## SUPPLIED DATA:
━━━━━━━━━━━━━━━━

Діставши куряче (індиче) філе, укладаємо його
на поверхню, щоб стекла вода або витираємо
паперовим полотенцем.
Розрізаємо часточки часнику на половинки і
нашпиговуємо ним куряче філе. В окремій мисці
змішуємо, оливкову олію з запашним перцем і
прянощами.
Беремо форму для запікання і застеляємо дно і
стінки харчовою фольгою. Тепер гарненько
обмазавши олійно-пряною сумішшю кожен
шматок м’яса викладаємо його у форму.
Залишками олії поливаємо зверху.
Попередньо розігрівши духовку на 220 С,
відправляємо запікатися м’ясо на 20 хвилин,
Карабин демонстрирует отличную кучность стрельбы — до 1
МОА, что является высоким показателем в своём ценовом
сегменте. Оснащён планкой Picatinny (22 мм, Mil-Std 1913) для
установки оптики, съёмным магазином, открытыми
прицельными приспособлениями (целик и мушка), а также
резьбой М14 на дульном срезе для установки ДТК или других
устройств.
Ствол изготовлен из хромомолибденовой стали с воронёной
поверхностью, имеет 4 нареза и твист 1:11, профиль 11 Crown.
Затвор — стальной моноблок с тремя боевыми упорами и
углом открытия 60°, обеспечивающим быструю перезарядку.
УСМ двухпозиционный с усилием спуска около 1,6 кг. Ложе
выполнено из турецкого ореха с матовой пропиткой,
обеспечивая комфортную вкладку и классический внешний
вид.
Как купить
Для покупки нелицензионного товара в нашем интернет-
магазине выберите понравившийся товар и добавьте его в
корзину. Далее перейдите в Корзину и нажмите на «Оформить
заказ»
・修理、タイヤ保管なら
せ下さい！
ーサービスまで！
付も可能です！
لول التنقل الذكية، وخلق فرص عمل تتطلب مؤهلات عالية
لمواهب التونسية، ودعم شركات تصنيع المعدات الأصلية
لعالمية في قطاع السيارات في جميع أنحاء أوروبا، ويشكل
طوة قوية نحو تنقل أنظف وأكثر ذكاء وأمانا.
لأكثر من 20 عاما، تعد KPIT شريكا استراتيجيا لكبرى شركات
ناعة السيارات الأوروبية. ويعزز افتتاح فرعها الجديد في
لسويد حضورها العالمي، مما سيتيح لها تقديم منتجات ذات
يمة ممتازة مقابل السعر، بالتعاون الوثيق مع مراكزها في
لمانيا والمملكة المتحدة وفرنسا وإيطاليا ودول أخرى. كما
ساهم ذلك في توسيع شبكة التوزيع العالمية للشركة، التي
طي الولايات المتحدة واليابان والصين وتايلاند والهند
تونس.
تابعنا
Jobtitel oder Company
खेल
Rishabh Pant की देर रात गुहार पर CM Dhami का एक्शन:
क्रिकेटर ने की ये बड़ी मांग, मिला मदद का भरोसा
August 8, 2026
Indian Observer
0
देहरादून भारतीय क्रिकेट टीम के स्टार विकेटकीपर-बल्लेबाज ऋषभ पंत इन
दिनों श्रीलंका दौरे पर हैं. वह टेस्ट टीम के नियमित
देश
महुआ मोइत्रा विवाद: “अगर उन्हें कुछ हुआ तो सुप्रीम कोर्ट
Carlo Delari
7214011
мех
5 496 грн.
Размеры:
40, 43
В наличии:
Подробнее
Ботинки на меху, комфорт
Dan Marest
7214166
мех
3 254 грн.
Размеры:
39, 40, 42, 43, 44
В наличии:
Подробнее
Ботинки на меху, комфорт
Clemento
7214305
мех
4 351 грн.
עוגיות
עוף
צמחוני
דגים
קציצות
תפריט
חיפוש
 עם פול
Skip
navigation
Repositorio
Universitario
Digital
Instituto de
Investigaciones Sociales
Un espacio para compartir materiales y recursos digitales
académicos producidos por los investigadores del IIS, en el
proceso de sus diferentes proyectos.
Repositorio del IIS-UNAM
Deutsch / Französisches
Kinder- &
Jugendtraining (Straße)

━━━━━━━━━━━━━━━━

## WORK ORDER:
The required output is the exact run of lines from the beginning of the records to the line with "Ствол изготовлен из", that line included.

## TASK RESPONSE:
Діставши куряче (індиче) філе, укладаємо його
на поверхню, щоб стекла вода або витираємо
паперовим полотенцем.
Розрізаємо часточки часнику на половинки і
нашпиговуємо ним куряче філе. В окремій мисці
змішуємо, оливкову олію з запашним перцем і
прянощами.
Беремо форму для запікання і застеляємо дно і
стінки харчовою фольгою. Тепер гарненько
обмазавши олійно-пряною сумішшю кожен
шматок м’яса викладаємо його у форму.
Залишками олії поливаємо зверху.
Попередньо розігрівши духовку на 220 С,
відправляємо запікатися м’ясо на 20 хвилин,
Карабин демонстрирует отличную кучность стрельбы — до 1
МОА, что является высоким показателем в своём ценовом
сегменте. Оснащён планкой Picatinny (22 мм, Mil-Std 1913) для
установки оптики, съёмным магазином, открытыми
прицельными приспособлениями (целик и мушка), а также
резьбой М14 на дульном срезе для установки ДТК или других
устройств.
Ствол изготовлен из хромомолибденовой стали с воронёной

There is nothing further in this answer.